Exercise goal
Go through the entries below and collect each line with the string "debe" in it.

Provided data Block Start

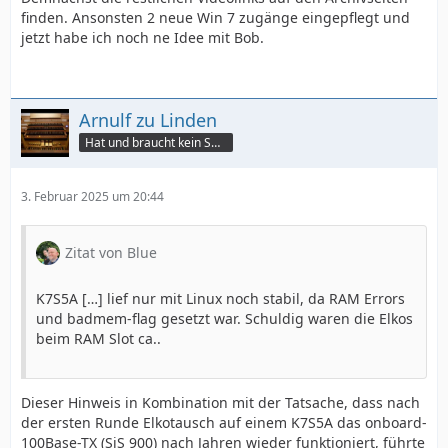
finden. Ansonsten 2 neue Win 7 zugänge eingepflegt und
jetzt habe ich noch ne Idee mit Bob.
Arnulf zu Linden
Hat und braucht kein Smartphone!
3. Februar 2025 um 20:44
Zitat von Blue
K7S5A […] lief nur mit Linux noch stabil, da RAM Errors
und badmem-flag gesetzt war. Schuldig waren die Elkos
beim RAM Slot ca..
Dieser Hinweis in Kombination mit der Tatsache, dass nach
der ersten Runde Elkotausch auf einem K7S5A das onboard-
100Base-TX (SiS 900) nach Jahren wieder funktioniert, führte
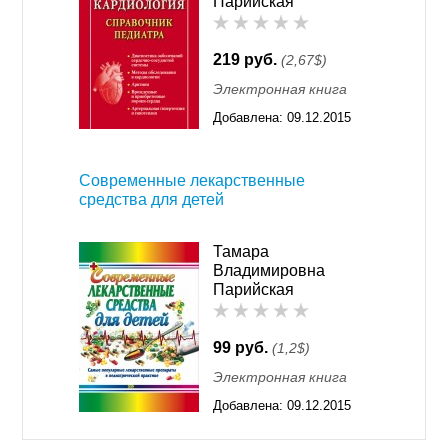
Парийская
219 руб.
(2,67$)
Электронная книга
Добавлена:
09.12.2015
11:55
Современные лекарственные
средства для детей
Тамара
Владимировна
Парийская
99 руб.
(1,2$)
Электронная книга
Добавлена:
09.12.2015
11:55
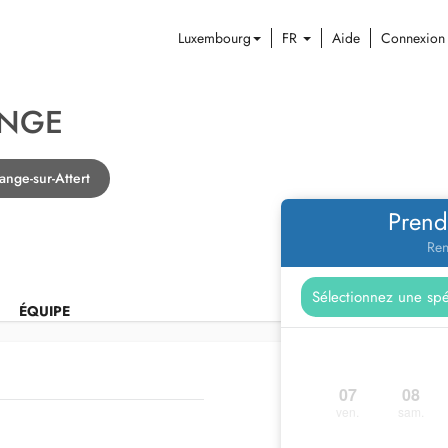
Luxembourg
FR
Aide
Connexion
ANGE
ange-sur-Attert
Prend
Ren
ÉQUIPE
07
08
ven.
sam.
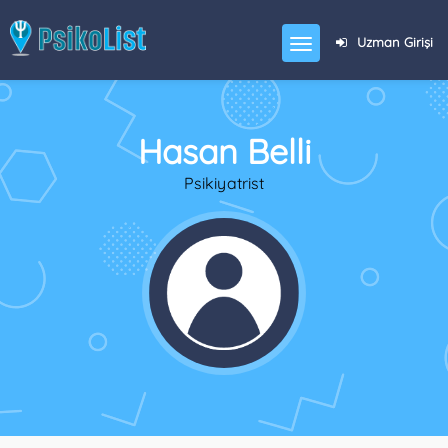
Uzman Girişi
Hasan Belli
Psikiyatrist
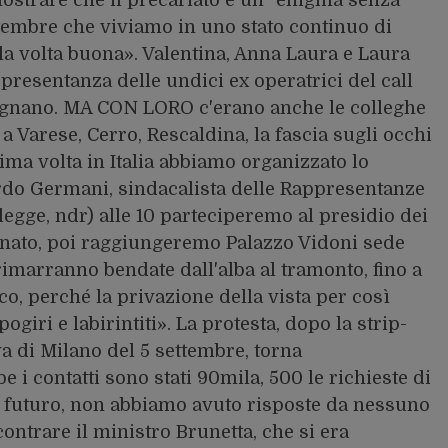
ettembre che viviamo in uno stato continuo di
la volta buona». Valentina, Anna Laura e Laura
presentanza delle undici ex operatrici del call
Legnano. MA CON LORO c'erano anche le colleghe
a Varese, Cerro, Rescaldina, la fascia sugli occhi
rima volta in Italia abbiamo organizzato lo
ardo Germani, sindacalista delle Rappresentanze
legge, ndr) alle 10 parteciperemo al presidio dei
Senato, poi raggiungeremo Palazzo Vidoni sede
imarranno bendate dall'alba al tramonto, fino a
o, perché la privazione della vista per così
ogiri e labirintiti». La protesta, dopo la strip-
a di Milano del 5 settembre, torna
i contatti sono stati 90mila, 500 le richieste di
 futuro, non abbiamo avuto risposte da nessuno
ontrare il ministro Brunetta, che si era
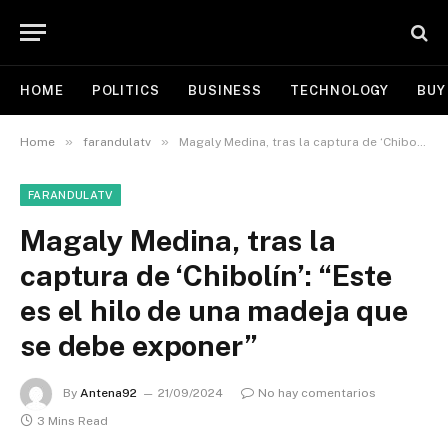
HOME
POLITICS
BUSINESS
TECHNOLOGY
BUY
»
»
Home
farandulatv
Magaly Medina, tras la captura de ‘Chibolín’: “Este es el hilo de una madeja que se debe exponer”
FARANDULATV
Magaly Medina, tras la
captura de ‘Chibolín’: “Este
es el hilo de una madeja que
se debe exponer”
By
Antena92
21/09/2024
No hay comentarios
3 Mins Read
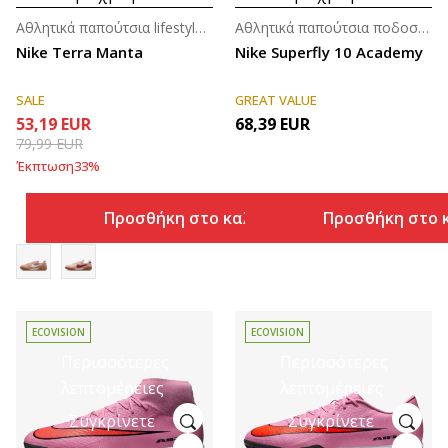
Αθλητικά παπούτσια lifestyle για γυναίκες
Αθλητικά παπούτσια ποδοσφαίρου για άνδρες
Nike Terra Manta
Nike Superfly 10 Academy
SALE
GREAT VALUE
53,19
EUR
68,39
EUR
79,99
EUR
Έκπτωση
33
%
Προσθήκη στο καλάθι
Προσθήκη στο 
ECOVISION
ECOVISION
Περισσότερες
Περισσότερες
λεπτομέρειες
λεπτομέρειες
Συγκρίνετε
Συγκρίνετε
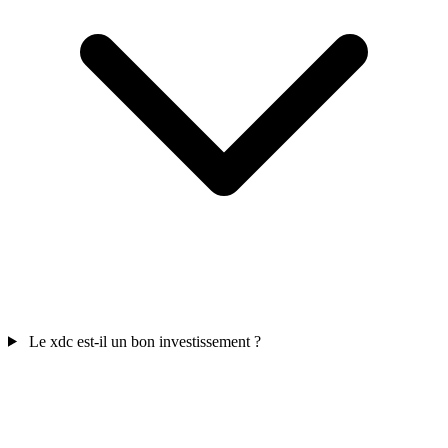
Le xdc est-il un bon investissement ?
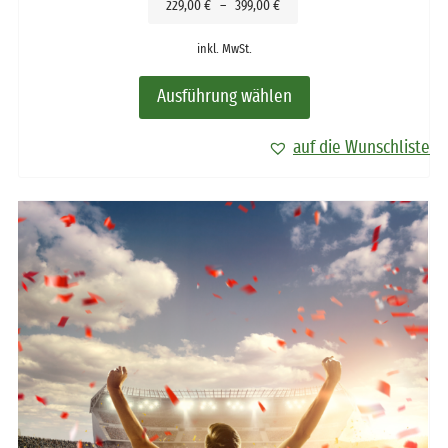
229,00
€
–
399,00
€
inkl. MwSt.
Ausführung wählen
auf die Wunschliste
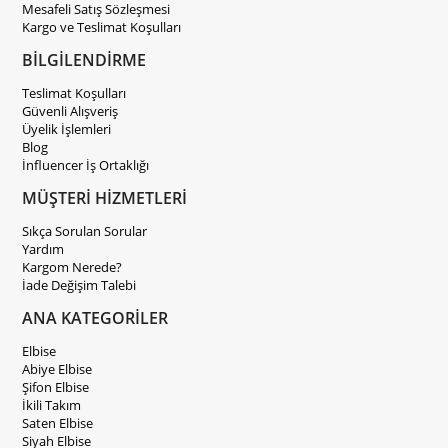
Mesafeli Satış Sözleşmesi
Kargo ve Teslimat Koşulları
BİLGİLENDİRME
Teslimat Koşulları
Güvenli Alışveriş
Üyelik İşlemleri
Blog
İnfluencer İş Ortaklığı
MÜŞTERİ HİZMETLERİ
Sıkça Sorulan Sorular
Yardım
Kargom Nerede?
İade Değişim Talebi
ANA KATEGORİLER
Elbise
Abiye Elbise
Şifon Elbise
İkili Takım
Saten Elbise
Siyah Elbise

Provided data Block End

Result of this task
Magaly Medina, tras la captura de ‘Chibolín’: “Este es el hilo de una madeja que se debe exponer”
se debe exponer”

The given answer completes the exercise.